EXERCISE REQUIREMENTS | Every line of the material below that contains the string "determined" must appear in the answer.

[DATA SHOWN Boundary: Start]

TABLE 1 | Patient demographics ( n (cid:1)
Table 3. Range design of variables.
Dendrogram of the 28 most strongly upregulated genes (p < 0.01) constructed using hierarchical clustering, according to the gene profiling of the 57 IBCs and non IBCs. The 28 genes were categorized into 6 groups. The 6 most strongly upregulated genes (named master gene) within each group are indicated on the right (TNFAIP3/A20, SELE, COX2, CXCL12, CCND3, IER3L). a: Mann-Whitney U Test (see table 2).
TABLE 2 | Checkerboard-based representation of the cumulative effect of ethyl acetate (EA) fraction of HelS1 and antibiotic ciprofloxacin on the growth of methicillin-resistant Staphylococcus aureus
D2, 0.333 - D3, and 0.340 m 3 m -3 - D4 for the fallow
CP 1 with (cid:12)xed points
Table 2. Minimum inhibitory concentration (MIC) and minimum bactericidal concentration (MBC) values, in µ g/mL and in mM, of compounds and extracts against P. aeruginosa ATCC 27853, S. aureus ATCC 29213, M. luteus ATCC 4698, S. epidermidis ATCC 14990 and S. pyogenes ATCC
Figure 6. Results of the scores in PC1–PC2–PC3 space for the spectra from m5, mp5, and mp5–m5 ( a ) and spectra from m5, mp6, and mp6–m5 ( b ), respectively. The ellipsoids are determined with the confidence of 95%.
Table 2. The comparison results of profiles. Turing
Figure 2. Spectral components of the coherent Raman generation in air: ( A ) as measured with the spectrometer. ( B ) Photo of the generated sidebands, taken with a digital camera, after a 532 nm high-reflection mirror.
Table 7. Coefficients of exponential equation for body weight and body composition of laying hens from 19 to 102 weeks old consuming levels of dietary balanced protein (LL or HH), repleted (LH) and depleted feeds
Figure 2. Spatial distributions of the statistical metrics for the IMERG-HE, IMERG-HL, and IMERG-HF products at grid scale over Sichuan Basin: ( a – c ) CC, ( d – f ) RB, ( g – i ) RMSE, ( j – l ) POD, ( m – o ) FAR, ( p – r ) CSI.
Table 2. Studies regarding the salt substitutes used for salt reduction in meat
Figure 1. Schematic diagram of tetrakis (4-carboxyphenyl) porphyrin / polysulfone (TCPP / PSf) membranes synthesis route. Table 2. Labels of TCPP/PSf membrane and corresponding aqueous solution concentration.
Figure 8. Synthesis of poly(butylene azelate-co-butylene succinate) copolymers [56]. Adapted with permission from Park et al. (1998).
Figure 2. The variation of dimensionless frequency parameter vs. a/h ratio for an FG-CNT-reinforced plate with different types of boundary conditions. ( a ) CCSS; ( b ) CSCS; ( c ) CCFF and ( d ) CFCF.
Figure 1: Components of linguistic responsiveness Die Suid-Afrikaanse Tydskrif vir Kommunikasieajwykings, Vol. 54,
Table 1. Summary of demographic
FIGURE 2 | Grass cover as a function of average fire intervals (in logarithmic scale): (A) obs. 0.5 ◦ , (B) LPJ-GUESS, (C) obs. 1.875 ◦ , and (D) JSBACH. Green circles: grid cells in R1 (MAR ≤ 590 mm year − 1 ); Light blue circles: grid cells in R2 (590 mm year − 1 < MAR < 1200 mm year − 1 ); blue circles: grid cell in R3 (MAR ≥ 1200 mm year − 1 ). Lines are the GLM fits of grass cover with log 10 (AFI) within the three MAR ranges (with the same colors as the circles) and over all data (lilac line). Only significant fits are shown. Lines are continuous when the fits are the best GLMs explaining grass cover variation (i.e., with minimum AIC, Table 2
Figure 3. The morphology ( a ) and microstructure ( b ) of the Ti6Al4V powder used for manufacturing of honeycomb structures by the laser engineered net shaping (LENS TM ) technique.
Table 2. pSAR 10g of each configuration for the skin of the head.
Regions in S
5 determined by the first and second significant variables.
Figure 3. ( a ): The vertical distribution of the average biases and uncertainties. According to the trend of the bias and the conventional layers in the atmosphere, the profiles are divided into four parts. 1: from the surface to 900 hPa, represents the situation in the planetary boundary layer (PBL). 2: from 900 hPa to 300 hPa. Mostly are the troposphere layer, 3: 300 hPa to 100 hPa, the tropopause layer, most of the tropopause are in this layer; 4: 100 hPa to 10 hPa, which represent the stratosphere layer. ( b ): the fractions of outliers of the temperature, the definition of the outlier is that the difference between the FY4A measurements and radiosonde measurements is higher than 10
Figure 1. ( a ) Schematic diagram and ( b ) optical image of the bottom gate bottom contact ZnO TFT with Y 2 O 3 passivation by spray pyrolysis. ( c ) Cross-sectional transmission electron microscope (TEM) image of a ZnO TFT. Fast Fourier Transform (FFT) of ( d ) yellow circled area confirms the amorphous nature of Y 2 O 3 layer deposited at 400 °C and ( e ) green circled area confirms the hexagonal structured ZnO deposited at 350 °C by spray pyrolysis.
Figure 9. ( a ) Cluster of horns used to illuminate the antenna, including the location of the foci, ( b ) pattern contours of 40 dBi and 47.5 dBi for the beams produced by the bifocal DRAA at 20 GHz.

[DATA SHOWN Boundary: End]

FINISHED EXERCISE |
Figure 6. Results of the scores in PC1–PC2–PC3 space for the spectra from m5, mp5, and mp5–m5 ( a ) and spectra from m5, mp6, and mp6–m5 ( b ), respectively. The ellipsoids are determined with the confidence of 95%.
5 determined by the first and second significant variables.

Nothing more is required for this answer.